И впереди поезда летела народная молва: едет кзыл-генерал, человек добрый и бесстрашный, доступный, но и строгий!
В Самарканде, после смотра войск гарнизона и ознакомления с историческими памятниками, увидел он сцену, которая возмутила его до крайности: два красноармейца пытались отнять лепешки у старика, зазывавшего к своему товару покупателей. И приказал немедленно провести открытое заседание ревтрибунала в том квартале, где было совершено преступление.
К Самарканду он стал исподволь подтягивать новые части, потому что принял решение находиться здесь со своим штабом, когда будет решаться судьба эмира бухарского.
Почти месяц ушел у Фрунзе на Ферганскую долину, на Андижан, Наманган, Скобелев, Коканд, Фергану, где было осиное гнездо узбекского басмачества.

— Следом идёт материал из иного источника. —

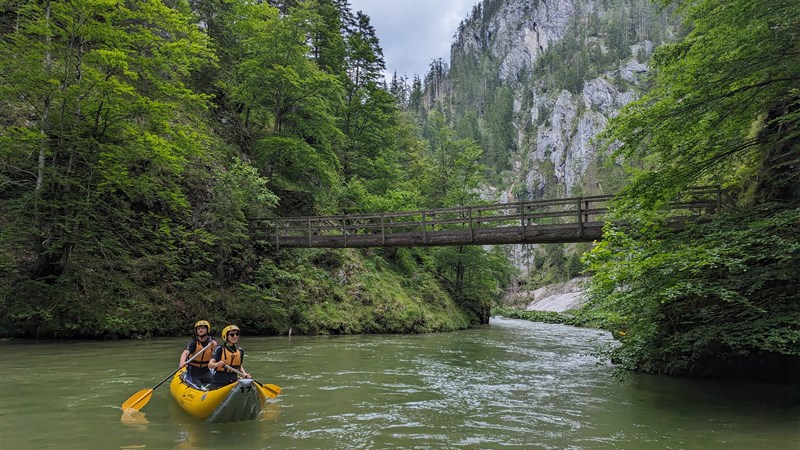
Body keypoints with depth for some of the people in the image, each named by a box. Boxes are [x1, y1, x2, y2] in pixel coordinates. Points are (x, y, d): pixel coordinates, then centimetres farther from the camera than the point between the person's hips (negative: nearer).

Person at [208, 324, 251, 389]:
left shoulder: (240, 350, 7)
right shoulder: (220, 349, -7)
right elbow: (210, 364, -17)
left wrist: (244, 374, 3)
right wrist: (217, 364, -38)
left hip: (234, 382, 4)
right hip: (219, 383, -4)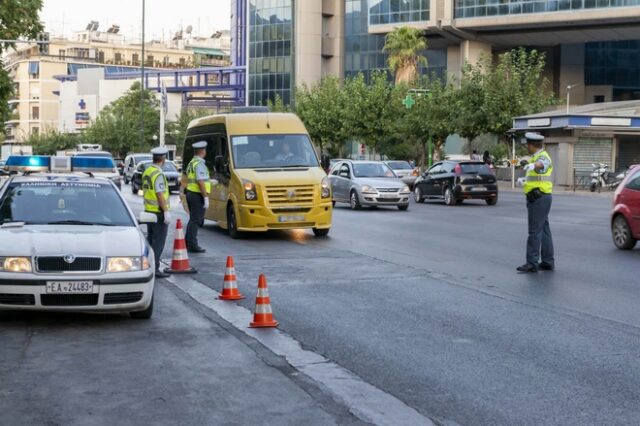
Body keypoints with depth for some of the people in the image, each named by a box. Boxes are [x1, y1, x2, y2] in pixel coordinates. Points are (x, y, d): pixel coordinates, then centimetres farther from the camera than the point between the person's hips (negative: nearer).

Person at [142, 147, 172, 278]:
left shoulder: (147, 171, 11)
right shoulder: (158, 174, -19)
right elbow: (160, 194, -23)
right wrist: (166, 211, -20)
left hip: (149, 210, 9)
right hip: (159, 211, -9)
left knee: (151, 239, 17)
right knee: (158, 241, -5)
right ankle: (154, 269, -6)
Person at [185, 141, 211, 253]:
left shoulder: (191, 163, 15)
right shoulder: (199, 164, -16)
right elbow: (200, 182, -22)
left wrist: (209, 181, 32)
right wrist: (206, 198, -21)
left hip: (190, 193, 10)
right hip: (198, 195, -10)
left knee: (193, 220, 18)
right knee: (195, 221, -6)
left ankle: (188, 243, 23)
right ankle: (192, 245, -4)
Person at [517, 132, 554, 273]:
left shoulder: (543, 156, -15)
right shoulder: (536, 156, 17)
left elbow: (541, 164, -42)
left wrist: (532, 165, -64)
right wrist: (525, 181, 55)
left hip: (539, 199, -10)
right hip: (539, 199, 10)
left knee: (535, 231, -10)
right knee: (544, 231, 11)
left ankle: (532, 263, -10)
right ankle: (548, 262, 16)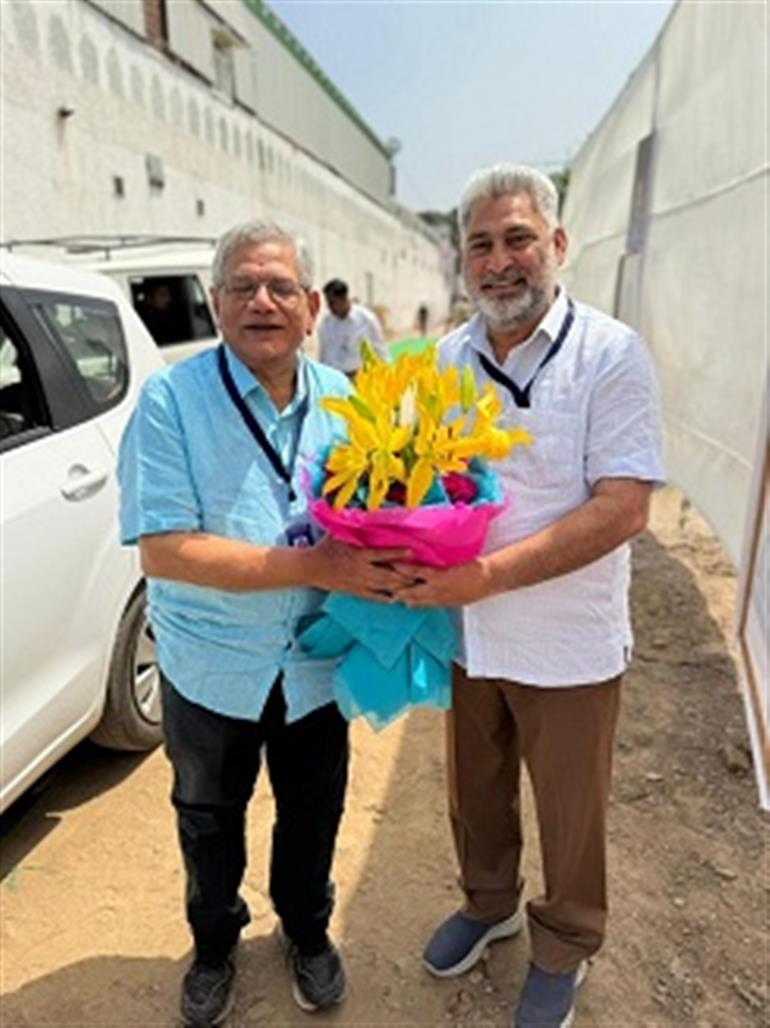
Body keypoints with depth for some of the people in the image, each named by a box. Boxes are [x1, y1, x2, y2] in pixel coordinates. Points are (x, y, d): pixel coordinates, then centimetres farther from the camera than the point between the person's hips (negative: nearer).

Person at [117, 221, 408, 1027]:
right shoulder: (171, 400, -17)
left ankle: (307, 930, 52)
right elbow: (163, 551, -24)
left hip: (316, 664, 3)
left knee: (312, 811, 22)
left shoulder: (340, 398, -3)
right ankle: (214, 943, 52)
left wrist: (386, 555, -17)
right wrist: (317, 566, -29)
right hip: (211, 668, -2)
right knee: (209, 819, 22)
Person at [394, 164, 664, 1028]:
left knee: (569, 817, 17)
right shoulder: (447, 359, 3)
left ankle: (563, 949, 46)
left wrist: (489, 574, -28)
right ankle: (489, 904, 53)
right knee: (474, 794, 24)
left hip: (566, 647, -4)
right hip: (467, 632, 5)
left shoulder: (610, 354, -13)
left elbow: (622, 508, -21)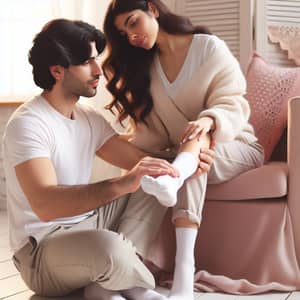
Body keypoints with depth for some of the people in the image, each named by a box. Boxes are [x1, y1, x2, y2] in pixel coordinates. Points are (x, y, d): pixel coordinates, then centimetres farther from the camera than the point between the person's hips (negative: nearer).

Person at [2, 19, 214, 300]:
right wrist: (122, 184, -45)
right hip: (42, 249, -8)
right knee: (109, 247, -38)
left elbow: (141, 162, 2)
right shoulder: (27, 124, -20)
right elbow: (45, 205, -35)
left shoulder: (89, 117, 7)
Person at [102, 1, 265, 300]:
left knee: (197, 144, -39)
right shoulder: (143, 65, 9)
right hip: (180, 155, 4)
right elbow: (149, 126, 1)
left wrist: (210, 120, -40)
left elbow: (233, 104, -16)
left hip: (236, 147, -4)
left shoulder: (208, 46, -6)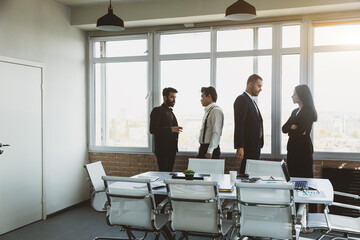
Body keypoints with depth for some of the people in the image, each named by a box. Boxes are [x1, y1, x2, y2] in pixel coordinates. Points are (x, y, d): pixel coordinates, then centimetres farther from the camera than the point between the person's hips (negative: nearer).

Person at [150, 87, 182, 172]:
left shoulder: (171, 112, 20)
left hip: (172, 149, 8)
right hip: (162, 150, -8)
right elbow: (152, 130, -16)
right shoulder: (157, 111, -6)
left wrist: (176, 130, 7)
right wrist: (170, 129, -21)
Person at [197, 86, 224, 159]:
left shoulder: (216, 110, -13)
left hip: (210, 150, -9)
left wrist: (209, 151, -22)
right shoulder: (207, 111, 15)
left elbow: (216, 133, -20)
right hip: (204, 148, 9)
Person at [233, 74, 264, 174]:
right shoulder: (242, 100, -11)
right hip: (248, 147, -9)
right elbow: (239, 125, -18)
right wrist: (240, 148, -23)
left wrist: (259, 144, 17)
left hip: (255, 147, 9)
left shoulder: (252, 101, 20)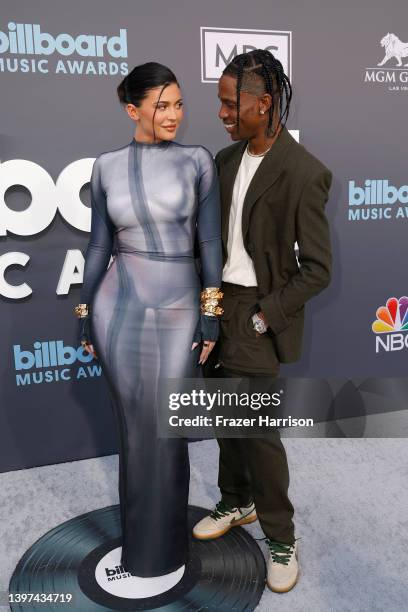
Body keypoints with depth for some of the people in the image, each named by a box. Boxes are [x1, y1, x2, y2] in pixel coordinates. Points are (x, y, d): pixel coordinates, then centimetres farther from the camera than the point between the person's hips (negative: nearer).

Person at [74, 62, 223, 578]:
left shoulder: (197, 161, -1)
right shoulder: (107, 167, 3)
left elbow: (209, 241, -2)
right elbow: (99, 245, 6)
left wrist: (211, 315, -5)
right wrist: (84, 315, 7)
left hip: (177, 311, -1)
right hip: (119, 308, 1)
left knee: (167, 433, 8)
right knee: (135, 428, 12)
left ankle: (164, 543, 32)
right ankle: (139, 532, 37)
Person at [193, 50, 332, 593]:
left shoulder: (304, 173, -15)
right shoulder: (227, 158, 7)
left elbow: (317, 270, -14)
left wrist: (262, 318, -15)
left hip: (259, 313, -7)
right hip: (218, 304, 7)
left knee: (260, 429, 0)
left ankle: (281, 538, 23)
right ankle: (238, 502, 41)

С горечью он узнал, что Мадамин-бека схватили бывшие его дружки, отрубили ему голову, надели на пику и таскали с собой по аулам.
Пришлось и самому командующему пережить крупный налет басмачей на перегоне Наманган — Уч-Курган. Бандиты разобрали путь впереди и позади поезда и штурмом хотели пленить ненавистного им кзыл-генерала.
Оборону поезда он взял в свои руки, огнем из орудий и пулеметов прижал басмачей к земле. Но лавина их была велика, и первая цепь почти докатилась до поезда. Удачной вылазкой вместе с бойцами он отвлек внимание басмачей от трех связных, направленных за подмогой. И храбро отражал атаку за атакой, пока не подоспел на рысях конный отряд из Намангана.
18 апреля в Андижан приехал Валериан Куйбышев; они не виделись целый месяц, переговариваясь лишь по прямому проводу. Вместе они провели смотр Казанской татарской бригады: ее Фрунзе отправил сюда еще до своего выезда из Самары. Часть была очень хороша, и ее командира Юсуфа Ибрагимова Михаил Васильевич привлек в свой штаб на правах члена РВС.
Военком бригады Якуб Чанышев хорошо запомнил, как проходил в Андижане митинг. «На площадь Старого города собрались тысячи людей: мужчины в белых и зеленых чалмах, женщины, с головы до ног укутанные в черные паранджи. На крышах сидели трубачи, оглушая все вокруг страшными звуками двухметровых карнаев…»
Фрунзе держал речь о национальной политике Советской власти, и все слушали прославленного батыра «со вниманием и весьма уважительно».
Но, пожалуй, не столько эта яркая речь произвела впечатление на жителей Ферганской долины, сколь уважительное отношение кзыл-генерала к обычаям мусульманской старины.
Из Андижана Фрунзе и Куйбышев отправились в Джелал-Абад и Ош. Чанышев поехал с ними и записал для памяти: «Михаил Васильевич ехал на коне, подаренном ему Чапаевым. Стройный, подтянутый, он выглядел бравым и лихим кавалеристом. Мы на аргамаках, отбитых у басмачей, тоже старались не подкачать».
После большого разговора с военными и с населением Оша решили отдохнуть и двинулись на гору Сулеймана: у правоверных мусульман она считалась священной.
«Существует легенда, — рассказывал Чанышев, — будто сам Али, сподвижник Магомета, молился там по случаю победы над противником, что на каменной плите якобы остались отпечатки его пальцев и головы».
Древние хранители «святого места» рассказали эту легенду красному батыру. «Не желая обижать стариков, мы слушали с серьезным видом. Ни тени насмешки не было на лице и Михаила Васильевича. Больше того, он, к нашему удивлению, склонил колени, положил руки и голову в углубления на камне и некоторое время оставался в этой молитвенной позе. Затем спокойно поднялся, с достоинством подошел к старцам и, приветствуя их по-мусульмански, каждому в руку вложил милостыню.
Когда мы повернули коней в обратный путь, я не удержался и спросил:
— Откуда вы, Михаил Васильевич, так хорошо знаете мусульманские обычаи и обряды?
Он ответил с сердечной улыбкой:
— Все-таки я коренной туркестанец…»
Через месяц Фрунзе снова приехал в Андижан: оживились басмачи под командой Кривого Ширмата, который прикончил Мадамин-бека. Налеты Кривого разлагающе действовали на басмачей, перешедших на сторону Красной Армии.
В Андижане располагался бывший отряд басмачей, преобразованный в кавалерийский полк. Командовал им недавний курбаши Ахунджан — кавалер ордена Красного Знамени. Его джигиты стали притеснять дехкан, но он смотрел на это сквозь пальцы. Разведка донесла о каких-то его недозволенных переговорах с Кривым Ширматом. Наконец он не подчинился приказу выехать со своим полком в Троицкие лагеря под Ташкентом. Назревала ситуация, которая в Семиречье вскоре обернулась мятежом.